Work to be completed:
Report all lines of the records that contain "return".

Material for this task:
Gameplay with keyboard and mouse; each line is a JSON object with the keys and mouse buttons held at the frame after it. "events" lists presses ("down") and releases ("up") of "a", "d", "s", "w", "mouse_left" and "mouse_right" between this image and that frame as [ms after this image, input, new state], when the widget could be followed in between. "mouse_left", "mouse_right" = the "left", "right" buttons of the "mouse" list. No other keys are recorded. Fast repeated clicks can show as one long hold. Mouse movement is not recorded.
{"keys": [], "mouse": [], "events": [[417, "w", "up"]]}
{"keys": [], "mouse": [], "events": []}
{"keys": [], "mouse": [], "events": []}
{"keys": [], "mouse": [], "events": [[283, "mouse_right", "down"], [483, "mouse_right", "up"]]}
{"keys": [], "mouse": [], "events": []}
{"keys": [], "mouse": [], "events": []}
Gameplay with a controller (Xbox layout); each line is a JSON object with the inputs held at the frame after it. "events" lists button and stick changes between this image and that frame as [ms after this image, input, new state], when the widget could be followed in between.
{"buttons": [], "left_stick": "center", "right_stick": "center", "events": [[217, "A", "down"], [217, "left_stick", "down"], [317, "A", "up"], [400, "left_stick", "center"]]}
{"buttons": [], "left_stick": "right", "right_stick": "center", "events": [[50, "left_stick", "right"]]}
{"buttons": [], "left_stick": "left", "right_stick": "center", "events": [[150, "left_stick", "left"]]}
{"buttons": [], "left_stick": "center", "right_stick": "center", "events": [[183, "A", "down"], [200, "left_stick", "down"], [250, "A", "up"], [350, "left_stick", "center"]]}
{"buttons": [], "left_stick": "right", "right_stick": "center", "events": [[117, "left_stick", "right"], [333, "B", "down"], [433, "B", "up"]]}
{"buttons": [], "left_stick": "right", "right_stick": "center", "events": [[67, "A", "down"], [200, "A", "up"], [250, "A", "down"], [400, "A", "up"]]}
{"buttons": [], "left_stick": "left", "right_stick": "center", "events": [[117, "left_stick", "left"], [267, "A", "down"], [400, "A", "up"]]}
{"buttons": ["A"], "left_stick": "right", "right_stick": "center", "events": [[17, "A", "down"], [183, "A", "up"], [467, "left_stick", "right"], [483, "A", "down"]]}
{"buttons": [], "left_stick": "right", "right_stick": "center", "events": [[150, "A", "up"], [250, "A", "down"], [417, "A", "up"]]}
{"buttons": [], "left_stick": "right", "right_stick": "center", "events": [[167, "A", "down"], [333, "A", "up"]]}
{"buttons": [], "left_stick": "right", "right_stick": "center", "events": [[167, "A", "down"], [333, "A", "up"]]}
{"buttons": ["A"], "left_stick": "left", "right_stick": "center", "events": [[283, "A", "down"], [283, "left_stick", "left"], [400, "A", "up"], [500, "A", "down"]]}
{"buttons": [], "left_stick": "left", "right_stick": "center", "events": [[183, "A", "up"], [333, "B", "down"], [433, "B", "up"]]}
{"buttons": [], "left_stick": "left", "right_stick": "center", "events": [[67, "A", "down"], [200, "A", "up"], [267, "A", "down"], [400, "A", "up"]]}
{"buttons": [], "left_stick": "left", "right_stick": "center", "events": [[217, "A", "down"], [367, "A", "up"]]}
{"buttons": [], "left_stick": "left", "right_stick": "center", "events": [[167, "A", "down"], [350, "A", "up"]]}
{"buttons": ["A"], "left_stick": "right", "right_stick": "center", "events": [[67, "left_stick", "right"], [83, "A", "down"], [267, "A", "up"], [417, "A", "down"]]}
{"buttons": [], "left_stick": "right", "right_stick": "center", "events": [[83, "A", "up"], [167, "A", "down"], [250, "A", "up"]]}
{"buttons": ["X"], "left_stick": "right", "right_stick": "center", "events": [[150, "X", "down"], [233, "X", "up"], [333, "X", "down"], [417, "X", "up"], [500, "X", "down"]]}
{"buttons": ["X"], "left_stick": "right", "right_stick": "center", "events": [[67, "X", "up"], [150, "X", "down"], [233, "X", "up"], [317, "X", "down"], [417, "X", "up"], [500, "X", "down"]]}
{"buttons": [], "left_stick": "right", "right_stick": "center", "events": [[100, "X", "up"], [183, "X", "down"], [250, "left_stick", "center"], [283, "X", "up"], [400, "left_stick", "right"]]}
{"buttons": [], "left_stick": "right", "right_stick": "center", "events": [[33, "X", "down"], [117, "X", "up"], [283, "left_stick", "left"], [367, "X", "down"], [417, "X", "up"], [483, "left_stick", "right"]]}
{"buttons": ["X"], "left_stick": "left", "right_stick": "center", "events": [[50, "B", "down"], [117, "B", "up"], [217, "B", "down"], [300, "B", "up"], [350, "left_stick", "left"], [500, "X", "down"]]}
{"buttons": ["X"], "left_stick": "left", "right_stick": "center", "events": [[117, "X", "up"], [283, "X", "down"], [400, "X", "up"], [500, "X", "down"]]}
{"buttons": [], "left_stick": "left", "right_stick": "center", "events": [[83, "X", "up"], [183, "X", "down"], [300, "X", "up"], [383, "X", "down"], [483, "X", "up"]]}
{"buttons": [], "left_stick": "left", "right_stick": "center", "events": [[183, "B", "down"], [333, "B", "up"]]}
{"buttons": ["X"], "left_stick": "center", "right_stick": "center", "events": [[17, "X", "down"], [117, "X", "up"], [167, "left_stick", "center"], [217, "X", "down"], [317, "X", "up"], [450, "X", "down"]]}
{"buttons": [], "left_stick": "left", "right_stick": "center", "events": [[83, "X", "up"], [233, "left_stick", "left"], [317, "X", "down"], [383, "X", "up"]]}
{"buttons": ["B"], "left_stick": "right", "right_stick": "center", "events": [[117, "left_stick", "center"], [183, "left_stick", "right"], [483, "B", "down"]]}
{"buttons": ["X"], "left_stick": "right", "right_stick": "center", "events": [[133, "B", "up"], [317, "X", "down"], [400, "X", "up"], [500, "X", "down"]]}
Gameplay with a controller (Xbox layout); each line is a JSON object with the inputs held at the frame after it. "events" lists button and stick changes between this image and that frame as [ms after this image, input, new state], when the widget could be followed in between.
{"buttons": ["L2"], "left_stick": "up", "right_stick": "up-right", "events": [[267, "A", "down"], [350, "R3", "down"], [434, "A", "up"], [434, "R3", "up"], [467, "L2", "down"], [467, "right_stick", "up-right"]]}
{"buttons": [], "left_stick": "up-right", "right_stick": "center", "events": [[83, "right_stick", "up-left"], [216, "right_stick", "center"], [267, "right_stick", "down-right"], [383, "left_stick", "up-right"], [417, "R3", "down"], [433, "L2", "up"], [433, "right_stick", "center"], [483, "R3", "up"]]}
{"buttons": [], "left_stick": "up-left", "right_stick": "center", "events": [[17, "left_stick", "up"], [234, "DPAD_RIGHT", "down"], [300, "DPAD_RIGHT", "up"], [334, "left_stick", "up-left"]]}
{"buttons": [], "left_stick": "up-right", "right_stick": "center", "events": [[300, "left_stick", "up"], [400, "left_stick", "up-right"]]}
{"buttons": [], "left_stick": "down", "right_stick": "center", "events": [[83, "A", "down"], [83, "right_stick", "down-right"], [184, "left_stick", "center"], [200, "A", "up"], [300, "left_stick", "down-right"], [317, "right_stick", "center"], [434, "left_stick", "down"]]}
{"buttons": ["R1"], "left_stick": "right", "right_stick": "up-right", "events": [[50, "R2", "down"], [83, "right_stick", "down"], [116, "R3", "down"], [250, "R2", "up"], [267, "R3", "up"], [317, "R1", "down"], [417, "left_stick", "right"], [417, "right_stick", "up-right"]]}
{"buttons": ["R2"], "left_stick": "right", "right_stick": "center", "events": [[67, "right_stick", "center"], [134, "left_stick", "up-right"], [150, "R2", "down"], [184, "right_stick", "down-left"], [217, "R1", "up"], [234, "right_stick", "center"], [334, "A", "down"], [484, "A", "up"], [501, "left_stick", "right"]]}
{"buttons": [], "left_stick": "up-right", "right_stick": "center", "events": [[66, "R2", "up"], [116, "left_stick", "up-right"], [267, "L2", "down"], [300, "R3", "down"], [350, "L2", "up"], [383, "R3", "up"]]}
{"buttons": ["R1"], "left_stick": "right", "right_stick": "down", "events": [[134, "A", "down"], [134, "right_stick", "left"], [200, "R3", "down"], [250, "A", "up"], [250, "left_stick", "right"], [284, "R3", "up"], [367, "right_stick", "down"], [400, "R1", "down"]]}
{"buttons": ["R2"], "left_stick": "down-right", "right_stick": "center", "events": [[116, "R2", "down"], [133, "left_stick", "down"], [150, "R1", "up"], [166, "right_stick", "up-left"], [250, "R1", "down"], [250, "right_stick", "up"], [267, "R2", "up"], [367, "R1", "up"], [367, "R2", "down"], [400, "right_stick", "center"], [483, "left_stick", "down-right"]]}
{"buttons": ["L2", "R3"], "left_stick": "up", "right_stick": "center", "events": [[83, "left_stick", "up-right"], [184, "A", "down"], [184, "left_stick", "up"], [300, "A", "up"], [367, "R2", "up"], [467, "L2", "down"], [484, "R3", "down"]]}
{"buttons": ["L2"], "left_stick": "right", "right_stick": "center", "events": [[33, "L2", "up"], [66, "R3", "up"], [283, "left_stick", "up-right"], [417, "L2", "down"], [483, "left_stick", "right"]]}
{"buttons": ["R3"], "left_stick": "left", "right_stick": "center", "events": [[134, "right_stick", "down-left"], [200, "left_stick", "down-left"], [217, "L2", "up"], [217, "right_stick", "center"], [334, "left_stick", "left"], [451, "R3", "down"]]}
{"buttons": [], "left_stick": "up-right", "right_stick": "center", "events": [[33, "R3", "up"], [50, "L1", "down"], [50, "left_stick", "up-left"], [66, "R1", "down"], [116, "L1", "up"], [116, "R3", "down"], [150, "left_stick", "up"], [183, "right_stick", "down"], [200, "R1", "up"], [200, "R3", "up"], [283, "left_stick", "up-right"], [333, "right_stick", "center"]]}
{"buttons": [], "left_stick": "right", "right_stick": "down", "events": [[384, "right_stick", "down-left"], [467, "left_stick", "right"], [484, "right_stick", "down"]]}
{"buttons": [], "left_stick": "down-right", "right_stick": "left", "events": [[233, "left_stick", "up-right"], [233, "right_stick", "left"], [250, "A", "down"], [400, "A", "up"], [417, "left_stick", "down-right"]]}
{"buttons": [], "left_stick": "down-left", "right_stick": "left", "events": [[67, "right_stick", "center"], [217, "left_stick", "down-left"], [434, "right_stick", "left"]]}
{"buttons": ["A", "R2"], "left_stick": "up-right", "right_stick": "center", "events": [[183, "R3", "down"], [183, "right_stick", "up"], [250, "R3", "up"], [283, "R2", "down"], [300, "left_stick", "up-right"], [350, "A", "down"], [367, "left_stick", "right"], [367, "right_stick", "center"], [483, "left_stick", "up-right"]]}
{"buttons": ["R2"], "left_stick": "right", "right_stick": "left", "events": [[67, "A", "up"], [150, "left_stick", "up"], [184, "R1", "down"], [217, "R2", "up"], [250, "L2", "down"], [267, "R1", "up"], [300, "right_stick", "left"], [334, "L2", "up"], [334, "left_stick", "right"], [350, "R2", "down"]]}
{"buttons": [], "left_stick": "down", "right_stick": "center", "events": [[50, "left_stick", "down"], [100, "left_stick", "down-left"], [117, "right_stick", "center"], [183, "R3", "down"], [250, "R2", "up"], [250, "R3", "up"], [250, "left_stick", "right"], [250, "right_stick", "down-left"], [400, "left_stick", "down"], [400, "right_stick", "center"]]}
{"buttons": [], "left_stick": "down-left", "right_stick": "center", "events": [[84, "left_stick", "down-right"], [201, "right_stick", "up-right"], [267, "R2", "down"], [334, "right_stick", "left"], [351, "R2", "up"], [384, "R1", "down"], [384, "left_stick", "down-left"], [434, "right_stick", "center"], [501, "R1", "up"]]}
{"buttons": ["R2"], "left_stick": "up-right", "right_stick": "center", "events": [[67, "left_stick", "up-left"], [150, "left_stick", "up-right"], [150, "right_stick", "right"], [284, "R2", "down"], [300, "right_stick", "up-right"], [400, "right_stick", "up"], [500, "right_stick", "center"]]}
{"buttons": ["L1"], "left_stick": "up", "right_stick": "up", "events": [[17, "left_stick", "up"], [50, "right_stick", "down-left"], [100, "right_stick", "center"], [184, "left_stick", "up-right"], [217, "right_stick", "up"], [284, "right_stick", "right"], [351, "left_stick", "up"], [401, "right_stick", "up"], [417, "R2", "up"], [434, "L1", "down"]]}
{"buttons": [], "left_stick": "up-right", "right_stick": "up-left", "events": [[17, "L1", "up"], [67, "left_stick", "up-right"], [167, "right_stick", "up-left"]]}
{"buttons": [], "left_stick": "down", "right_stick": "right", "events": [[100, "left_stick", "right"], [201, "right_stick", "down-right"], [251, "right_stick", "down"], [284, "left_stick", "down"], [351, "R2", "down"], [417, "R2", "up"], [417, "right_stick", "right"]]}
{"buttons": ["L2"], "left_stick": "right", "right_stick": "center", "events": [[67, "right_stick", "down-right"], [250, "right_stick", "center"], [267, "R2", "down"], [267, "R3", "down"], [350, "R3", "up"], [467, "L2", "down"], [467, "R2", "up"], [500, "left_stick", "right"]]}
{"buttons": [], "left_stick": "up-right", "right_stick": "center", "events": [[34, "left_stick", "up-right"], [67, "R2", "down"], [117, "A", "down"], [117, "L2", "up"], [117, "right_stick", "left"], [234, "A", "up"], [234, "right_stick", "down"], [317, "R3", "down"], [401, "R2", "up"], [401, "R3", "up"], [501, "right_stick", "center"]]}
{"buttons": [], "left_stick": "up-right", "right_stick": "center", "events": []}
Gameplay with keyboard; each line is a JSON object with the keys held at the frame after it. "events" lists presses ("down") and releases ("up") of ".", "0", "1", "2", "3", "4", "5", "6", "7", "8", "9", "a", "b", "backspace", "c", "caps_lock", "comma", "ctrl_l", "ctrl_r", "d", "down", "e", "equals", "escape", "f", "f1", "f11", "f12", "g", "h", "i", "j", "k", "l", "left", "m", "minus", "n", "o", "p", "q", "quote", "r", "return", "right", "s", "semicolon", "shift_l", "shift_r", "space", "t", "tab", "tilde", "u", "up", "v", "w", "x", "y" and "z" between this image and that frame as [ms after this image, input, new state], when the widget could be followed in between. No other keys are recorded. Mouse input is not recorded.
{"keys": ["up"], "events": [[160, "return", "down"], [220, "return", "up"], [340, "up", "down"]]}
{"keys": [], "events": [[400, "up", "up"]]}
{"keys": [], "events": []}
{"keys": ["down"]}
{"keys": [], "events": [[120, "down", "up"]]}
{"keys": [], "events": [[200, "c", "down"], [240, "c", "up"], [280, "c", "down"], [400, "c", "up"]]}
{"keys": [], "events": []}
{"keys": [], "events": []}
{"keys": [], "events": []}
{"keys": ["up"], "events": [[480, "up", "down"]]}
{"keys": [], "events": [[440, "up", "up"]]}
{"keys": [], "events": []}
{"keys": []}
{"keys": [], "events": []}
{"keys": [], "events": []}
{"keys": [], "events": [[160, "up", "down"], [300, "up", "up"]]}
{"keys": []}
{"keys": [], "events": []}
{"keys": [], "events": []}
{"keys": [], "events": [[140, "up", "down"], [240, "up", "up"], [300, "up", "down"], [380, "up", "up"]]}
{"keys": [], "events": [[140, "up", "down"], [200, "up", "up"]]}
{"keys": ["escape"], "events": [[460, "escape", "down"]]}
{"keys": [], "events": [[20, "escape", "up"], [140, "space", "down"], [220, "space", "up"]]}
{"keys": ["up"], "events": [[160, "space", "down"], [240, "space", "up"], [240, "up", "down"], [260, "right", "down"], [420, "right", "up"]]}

Solution for this problem:
Gameplay with keyboard; each line is a JSON object with the keys held at the frame after it. "events" lists presses ("down") and releases ("up") of ".", "0", "1", "2", "3", "4", "5", "6", "7", "8", "9", "a", "b", "backspace", "c", "caps_lock", "comma", "ctrl_l", "ctrl_r", "d", "down", "e", "equals", "escape", "f", "f1", "f11", "f12", "g", "h", "i", "j", "k", "l", "left", "m", "minus", "n", "o", "p", "q", "quote", "r", "return", "right", "s", "semicolon", "shift_l", "shift_r", "space", "t", "tab", "tilde", "u", "up", "v", "w", "x", "y" and "z" between this image and that frame as [ms after this image, input, new state], when the widget could be followed in between. No other keys are recorded. Mouse input is not recorded.
{"keys": ["up"], "events": [[160, "return", "down"], [220, "return", "up"], [340, "up", "down"]]}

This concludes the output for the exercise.